最初は和声課題の実習を行うごとに参照することになりますが、何度も繰り返して覚えなおすうちに、必ず身についてきます。
この一覧表による和音連結の「場合分け」が、非常に大切です。
そして、これもぜひ知っておくべきことですが、後に学習が進んで「第〇転回」とか「異なる和音形体」など、いろいろな和音の形が現れてきますが、それらも全て含めて、この一覧表の連結が当てはまります。
なぜかこの点はこのテキスト中に記載がないのですが、間違いなくⅢ巻まで含めて全ての学習過程をカバーする連結の仕方となりますので、必ず押さえておくようにします。
「継続」し「繰り返し」て「覚える」から「自然に作業できる」へ
そういうわけで和声の実習について今回、一番初っ端(しょっぱな)的にキモになるコツをお伝えしてみました。
和声の実習というのは、たとえばポピュラー音楽の方へ目を向ければギターコードという便利な表示・理解の仕方もあります。
ですがこういう風に、クラシックの和声を本格的に理解しようとすると、最初のハードルがなかなか高くて、理論を理解するのに右往左往するはずです。
そこへ持ってきて、実習と理論の理解が表裏一体。
そうなればどうしても引いてしまう結果となることが多いのです。
ですがいったん和声の習に慣れてしまえば、コードネームよりも非常に合理的で、和声全体の理解も進むと思いますし、今まで自分の中で足りていなかった理論の押さえも補完できるようにもなるでしょう。
理論と実習をいっぺんに進めていくとなると、確かに大変かも知れませんが、それをより易しく、そして効率的にするのが「反復」なのです。
課題作業を繰り返していくうち、和音設定やその連結は徐々に頭に入り、覚えていくことができますが、要はそれをあたかも「呼吸をするように、自然に作業できる」ようになるまで継続することです。

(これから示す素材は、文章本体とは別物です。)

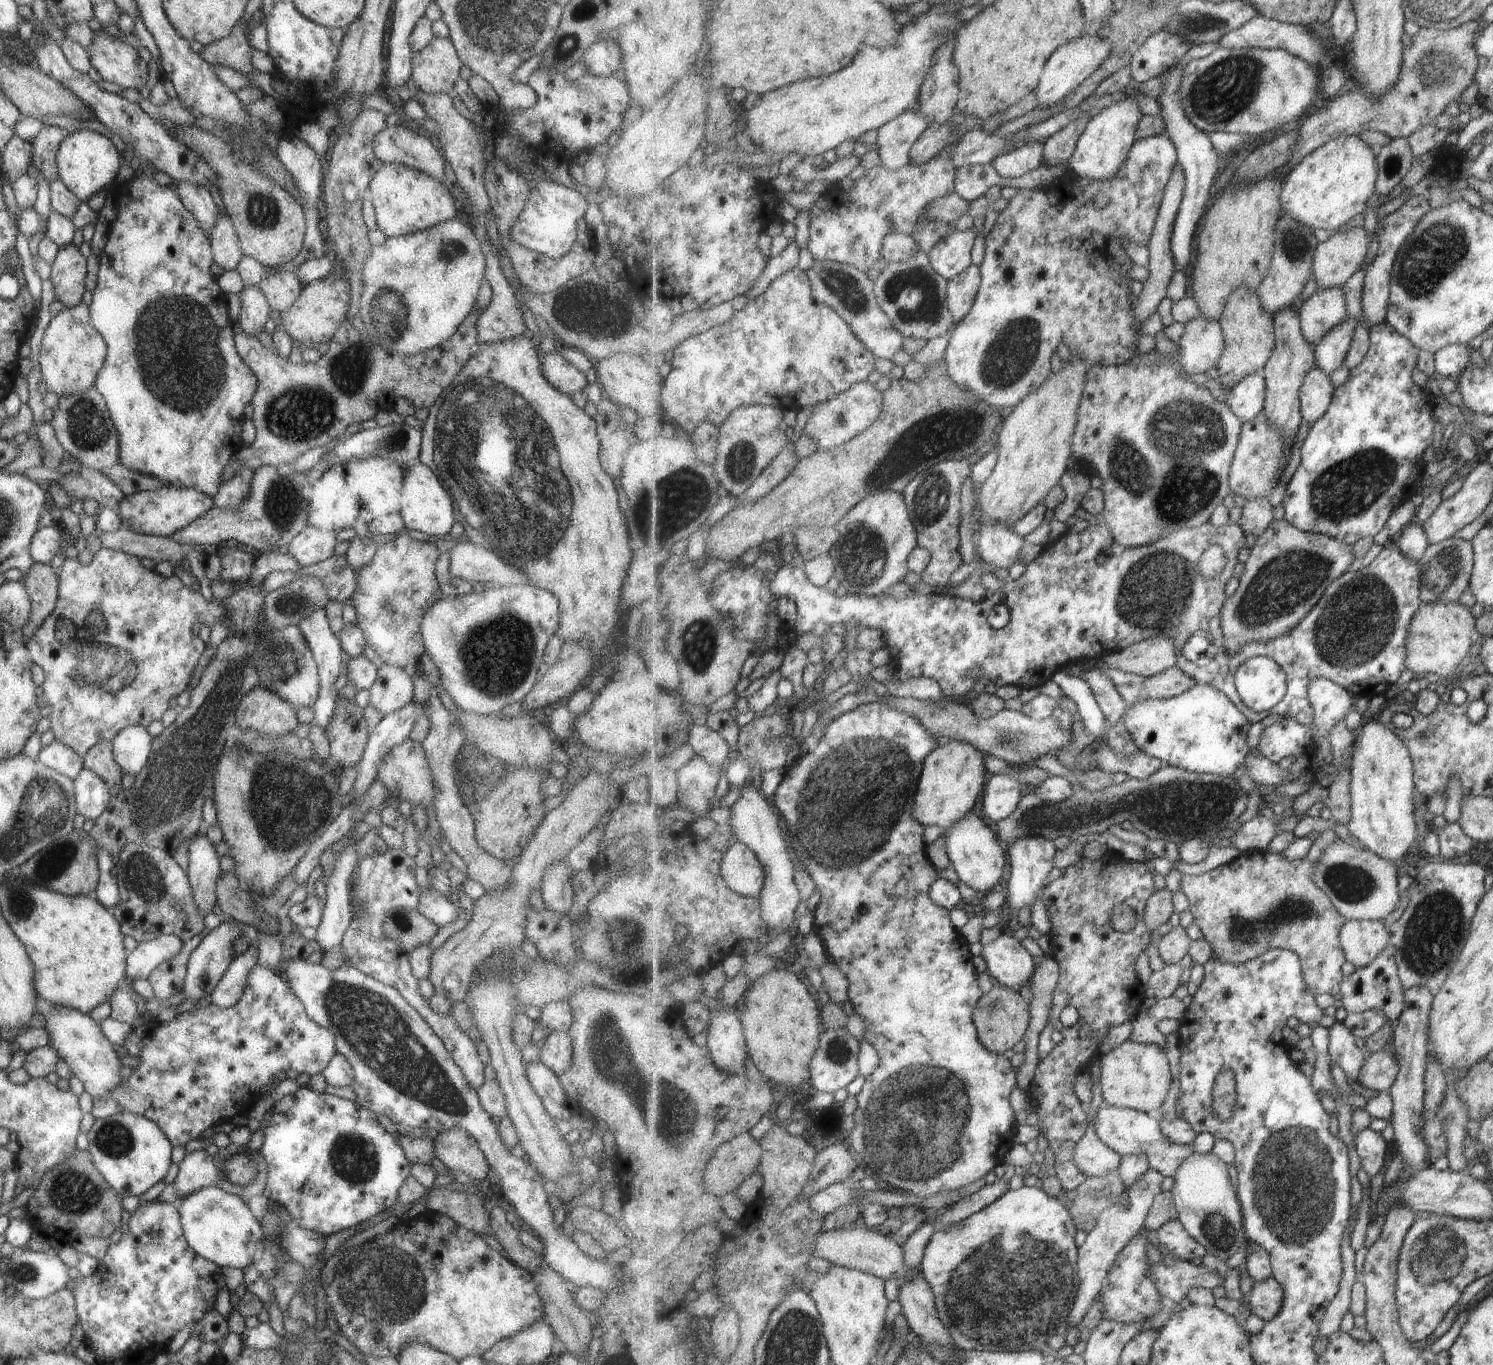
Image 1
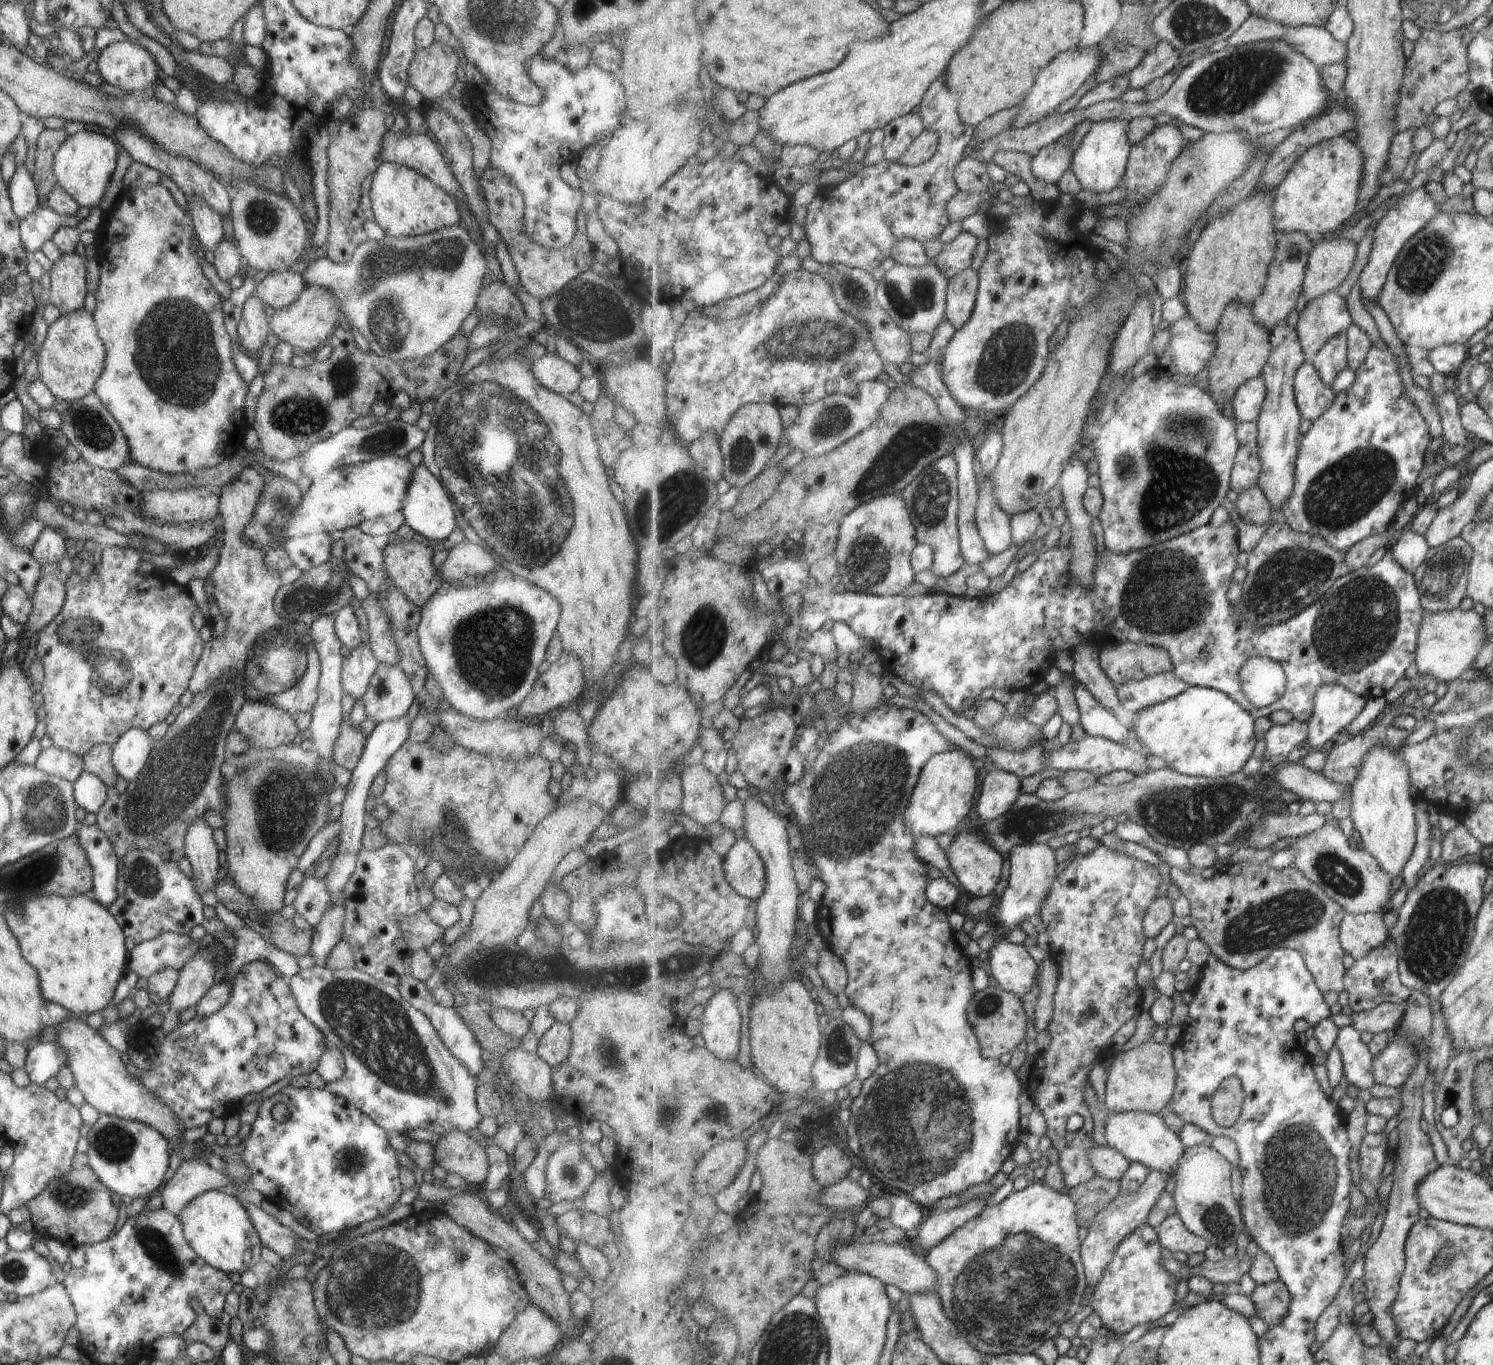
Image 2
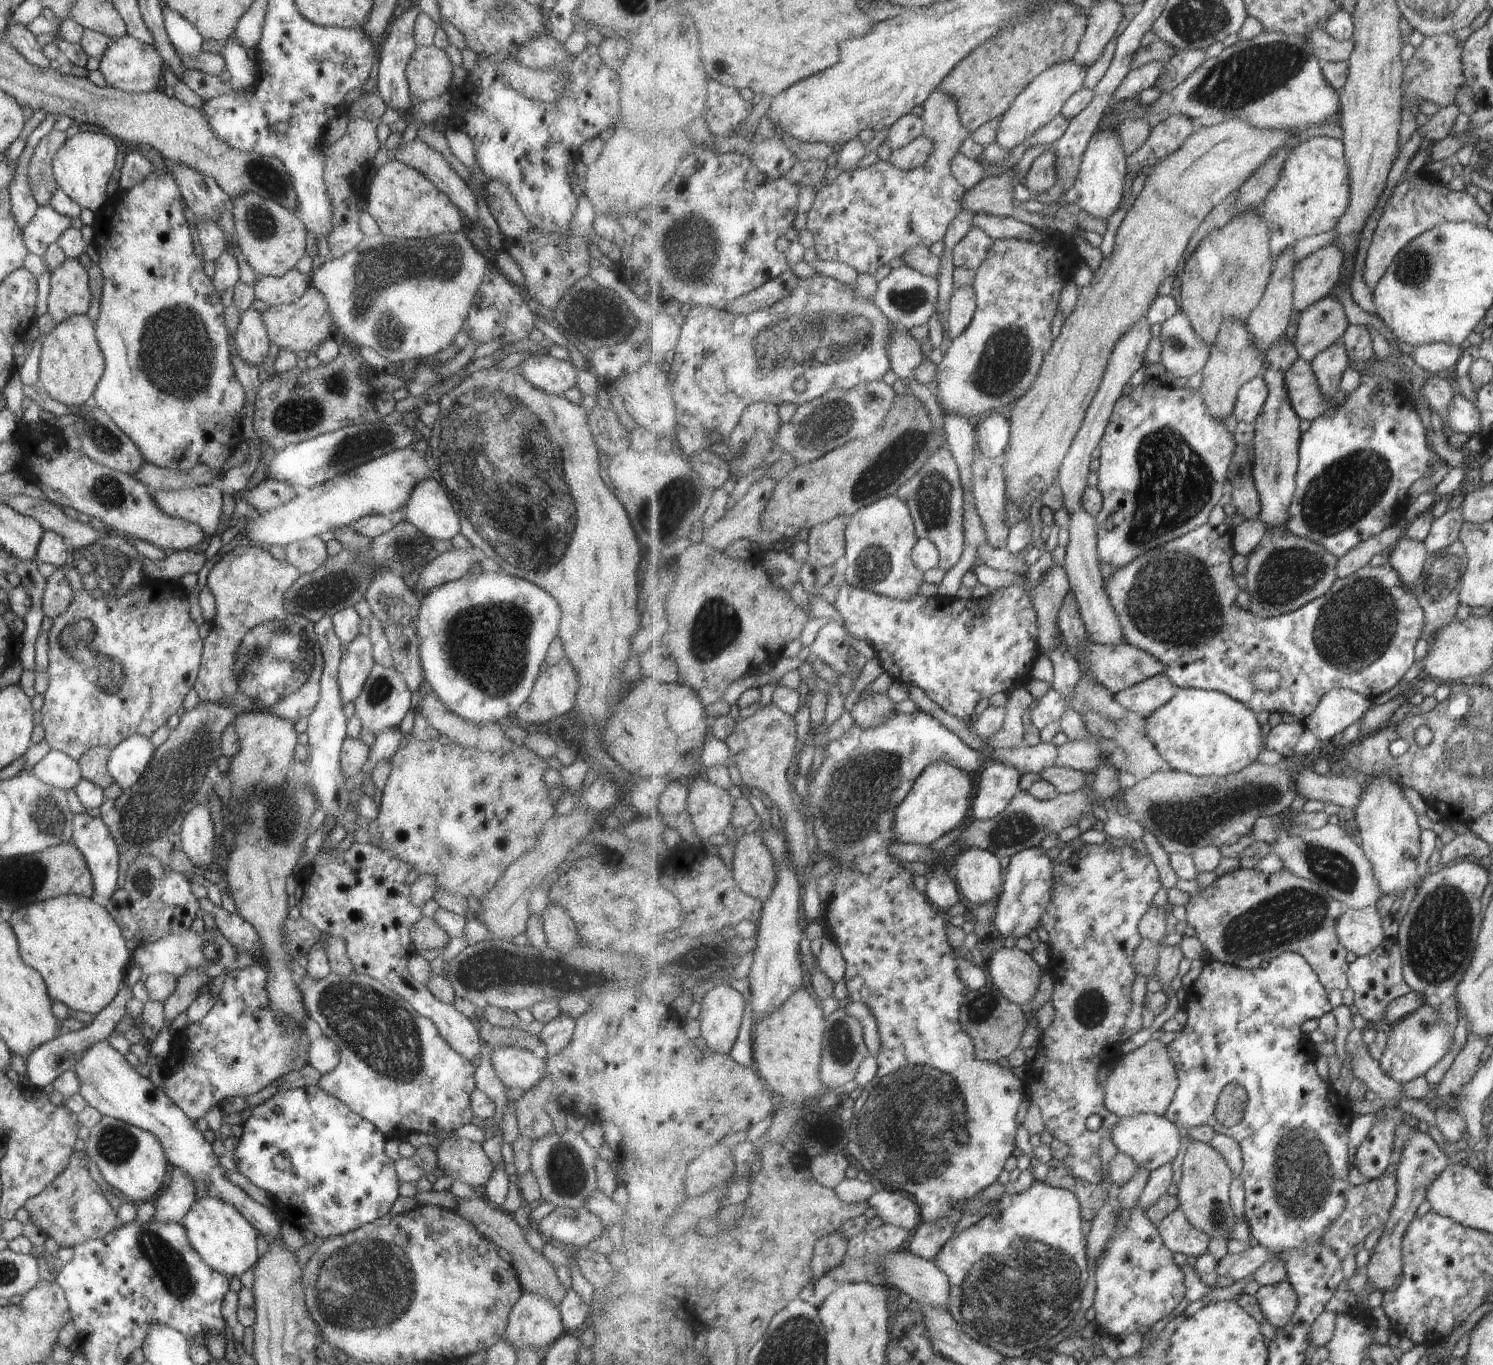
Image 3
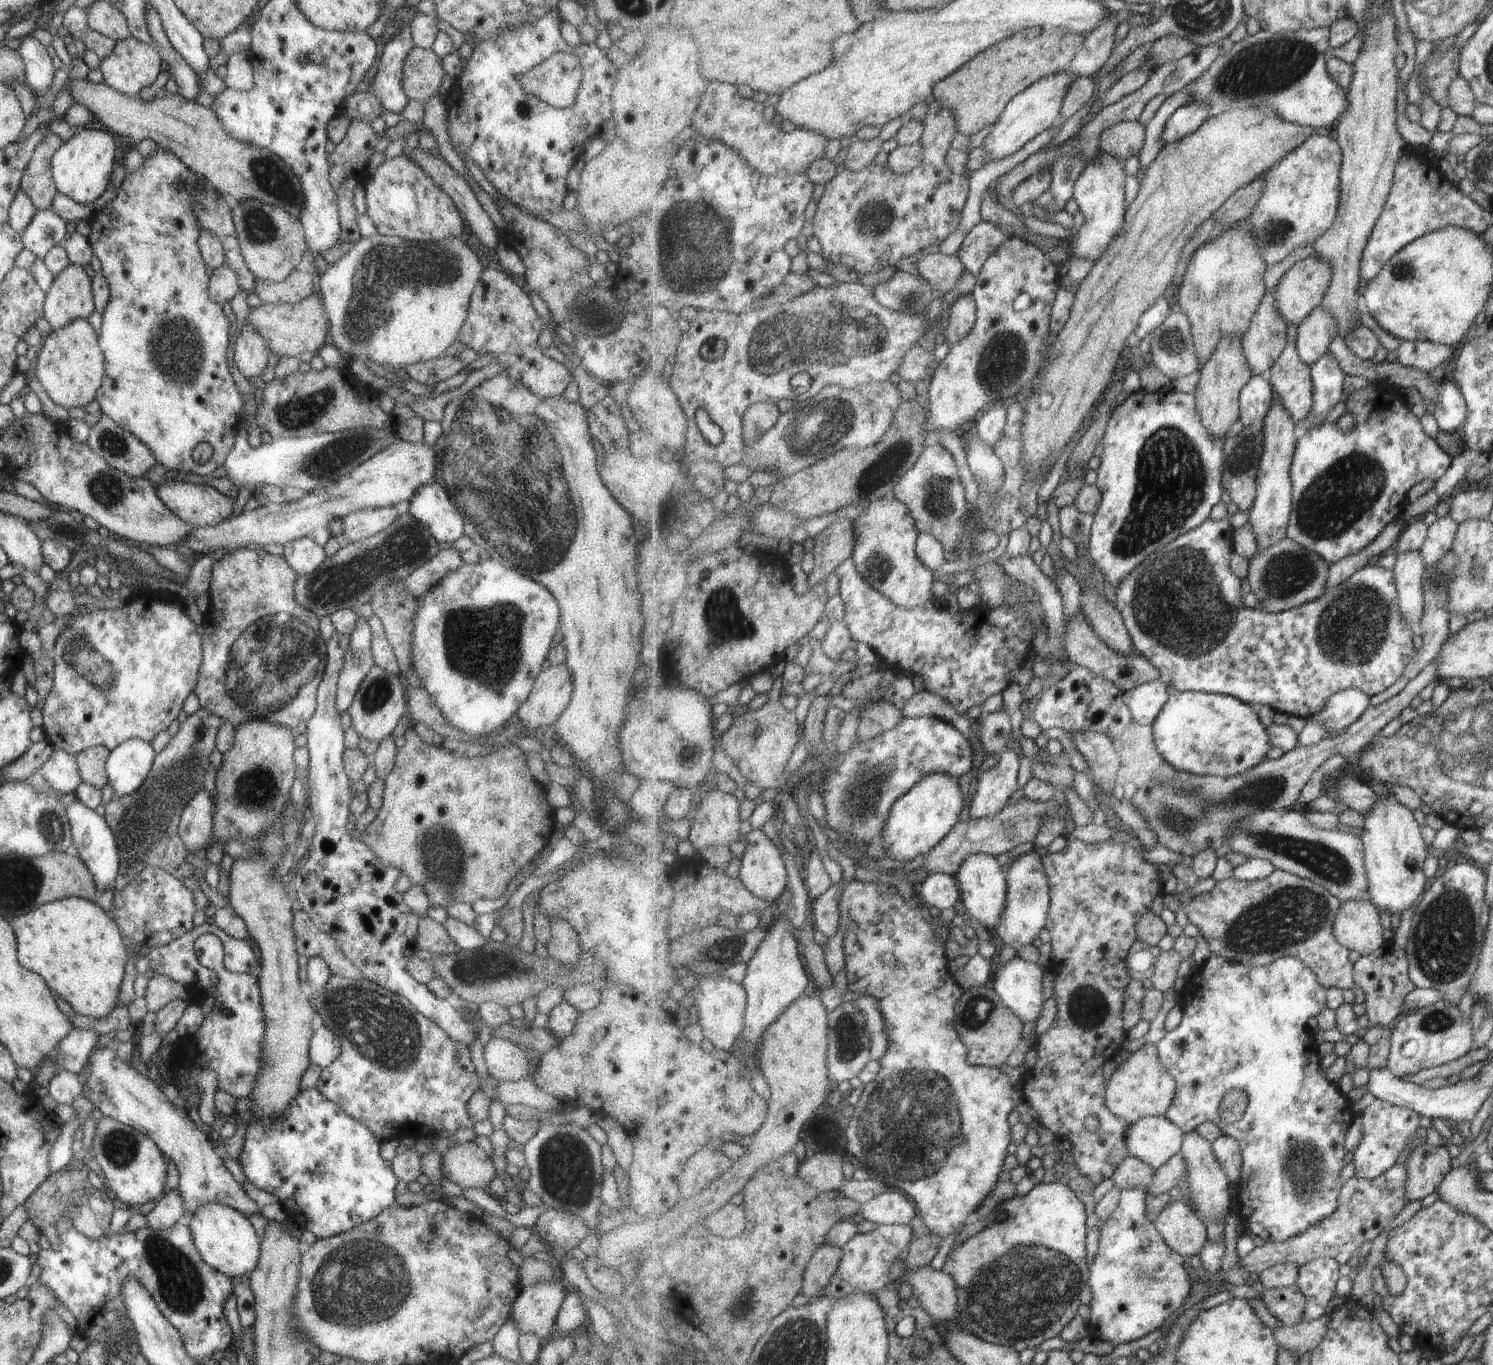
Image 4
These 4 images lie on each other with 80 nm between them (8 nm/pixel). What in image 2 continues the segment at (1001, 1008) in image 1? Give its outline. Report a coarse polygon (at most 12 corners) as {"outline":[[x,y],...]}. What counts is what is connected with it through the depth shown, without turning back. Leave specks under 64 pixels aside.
{"outline":[[977,991],[968,1020],[982,1053],[998,1059],[1027,1036],[1016,994]]}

先へと進むのも確かに大切ですが、それと並行しながら、自身の不出来な論点理解や実習済み課題に再チャレンジすること、そしてそれを何度もキーボード上で発音させていきながら、
「どういう和音や和音連結にすると、より美しい和声になるのだろうか?」
と、探究心そして遊び心を自身の中に駆り立てて学習を進めていくのが一番はかどるキモだと思うのです。